Pericles may now have hoped to resume his aggressive policy in Greece Proper, but the events of the following years completely disillusioned him. In 447 an Athenian army, which had marched into Boeotia to quell an insurrection, had to surrender in a body at Coronea, and the price of their ransom was the evacuation of Boeotia. Upon news of this disaster Phocis, Locris and Euboea revolted, and the Megarians massacred their Athenian garrison, while a Spartan army penetrated into Attica as far as Eleusis. In this crisis Pericles induced the Spartan leaders to retreat, apparently by means of a bribe, and hastened to reconquer Euboea; but the other land possessions could not be recovered, and in a thirty years’ truce which was arranged in 445 Athens definitely renounced her predominance in Greece Proper.

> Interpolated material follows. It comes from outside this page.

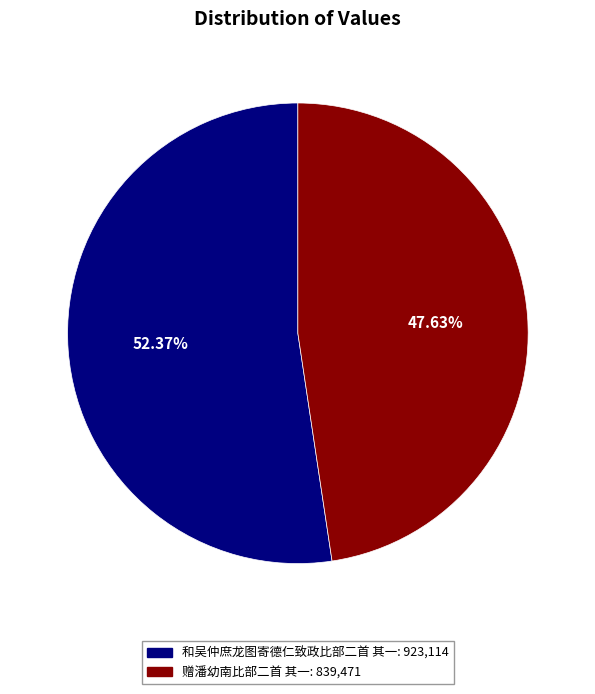

Which category has the smallest portion of the pie?

赠潘幼南比部二首 其一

Pericles’ foreign policy henceforward underwent a profound change—to consolidate the naval supremacy, or to extend it by a cautious advance, remained his only ambition.

  1. He must have been born before 485–484, in which years his father was ostracized. On the other hand, Plutarch describes him as νεος ὤν, i.e. not yet 30, in 463.
  2. The later eminence of Pericles has probably misled historians into exaggerating his influence at this time. Even the Const. Ath. (ch. 27) says that Pericles took “some” prerogatives from the Areopagus; this looks like a conjecture based on Arist. Pol. ii. 9 (12), 1273; τὴν ἐν Ἀρείω πάγῳ βουλὴν Ἐφιάλτης ἐκόλουςε καὶ Περικλῆς, a passage which really proves nothing. Plutarch, who is clearly blinded by Pericles’ subsequent brilliance, makes him suddenly burst into prominence and hold the highest place for 40 years (i.e. from 469); he degrades Ephialtes into a tool of Pericles.
  3. The chronology of these years down to 449 is not quite certain.
  4. An abortive expedition to reinstate a Thessalian prince probably also belongs to this year; there is also evidence that Athens interfered in a war between Sellnus and Segesta in Sicily about this time.
  5. The “peace of Callias” is perhaps a fiction of the 4th century orators. All the earlier evidence goes to show that only an informal understanding was arrived at, based on the de facto inability of either power to cripple the other (see Cimon).
  6. 448 seems the most likely date. Before 460 Pericles’ influence was as yet too small; 460–451 were years of war. After 445 Athens was hardly in a position to summon such a congress, and would not have sent 10 envoys out of 20 to northern and central Greece, where she had just lost all her influence; nor is it likely that the building of the Parthenon (begun not later than 447) was entered on before the congress.